# Camera Quality Question



## jbarcus81 (Jun 27, 2011)

I'm torn.. I'm being torn apart by my decision to either use CM7/AOSP roms or Sense roms ... It's driving me insane! There are some very nice Sense roms out, and some amazing AOSP roms.. the only downfall is I do like to take snapshots now and then with my DINC2 but the image quality on AOSP is horrid at best. I love the camera performance of Sense, and Panorama mode is flawless with the Sense 3.5 roms.. I guess what I'm wondering is if there is any way to beef up the camera performance in AOSP or perhaps use something from the Sense roms to help AOSP out? Can you simply install the sense camera APK's to an AOSP rom?


----------



## Mattes (Sep 2, 2011)

no but you can try MIUI or find a miui camara apk for cm7 which should work on most aosp roms I'd elaborate more but don't have time atm


----------



## JAS_21 (Jul 31, 2011)

jbarcus81 said:


> I'm torn.. I'm being torn apart by my decision to either use CM7/AOSP roms or Sense roms ... It's driving me insane! There are some very nice Sense roms out, and some amazing AOSP roms.. the only downfall is I do like to take snapshots now and then with my DINC2 but the image quality on AOSP is horrid at best. I love the camera performance of Sense, and Panorama mode is flawless with the Sense 3.5 roms.. I guess what I'm wondering is if there is any way to beef up the camera performance in AOSP or perhaps use something from the Sense roms to help AOSP out? Can you simply install the sense camera APK's to an AOSP rom?

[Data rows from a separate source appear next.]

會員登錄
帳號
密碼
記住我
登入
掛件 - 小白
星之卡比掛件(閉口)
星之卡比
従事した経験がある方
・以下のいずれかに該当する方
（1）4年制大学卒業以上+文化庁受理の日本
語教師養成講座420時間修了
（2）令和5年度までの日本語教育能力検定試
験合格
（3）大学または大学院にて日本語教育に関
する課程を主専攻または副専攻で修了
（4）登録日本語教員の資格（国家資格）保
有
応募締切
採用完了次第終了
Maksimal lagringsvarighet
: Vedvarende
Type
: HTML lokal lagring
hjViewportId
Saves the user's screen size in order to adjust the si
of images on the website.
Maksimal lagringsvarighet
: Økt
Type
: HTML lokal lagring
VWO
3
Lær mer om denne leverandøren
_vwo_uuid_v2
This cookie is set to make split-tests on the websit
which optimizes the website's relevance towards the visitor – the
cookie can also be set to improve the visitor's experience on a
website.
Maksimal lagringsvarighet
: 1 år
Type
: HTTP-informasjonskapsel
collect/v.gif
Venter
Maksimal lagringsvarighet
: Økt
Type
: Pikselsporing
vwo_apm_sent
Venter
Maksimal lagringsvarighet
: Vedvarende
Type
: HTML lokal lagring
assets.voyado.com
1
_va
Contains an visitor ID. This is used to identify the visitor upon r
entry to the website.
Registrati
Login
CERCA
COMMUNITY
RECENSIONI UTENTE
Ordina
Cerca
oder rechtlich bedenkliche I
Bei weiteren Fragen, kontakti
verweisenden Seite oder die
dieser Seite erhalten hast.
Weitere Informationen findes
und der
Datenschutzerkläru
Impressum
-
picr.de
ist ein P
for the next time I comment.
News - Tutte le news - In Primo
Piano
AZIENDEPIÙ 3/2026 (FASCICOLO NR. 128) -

Another option is to use one of the "Senseless" ROMS. There are 2 of them, Nitsuj has one and there's a new one as well. These use sense as a base, but remove all the widgets and some of the Sense apps. It's still basically a Sense ROM, but a little more lightweight, with some AOSP apps put back in. The good part is they still use the Sense camera.

If I HAD to run Sense, I would run it like this. I used to use this one http://rootzwiki.com/topic/4210-romkernel10711-tsm-gingerbangvanilla-25-senseless-234/


----------



## repilce (Oct 2, 2011)

Tbh I think aosp camera takes a decent shot with my Inc2.. I can definitely tell better camera coming from a fascinate


----------



## JAS_21 (Jul 31, 2011)

I have also used third party camera apps from the market. There was one I used on my Eris when CM7 camera didn't work. I think it was called Camera Magic, or something like that.


----------



## repilce (Oct 2, 2011)

Camera 360 is one I put on my wife's that has some good effects also.. IIRC it was free too.


----------



## JAS_21 (Jul 31, 2011)

repilce said:


> Camera 360 is one I put on my wife's that has some good effects also.. IIRC it was free too.


That might be the one I used... I can't remember lol.


----------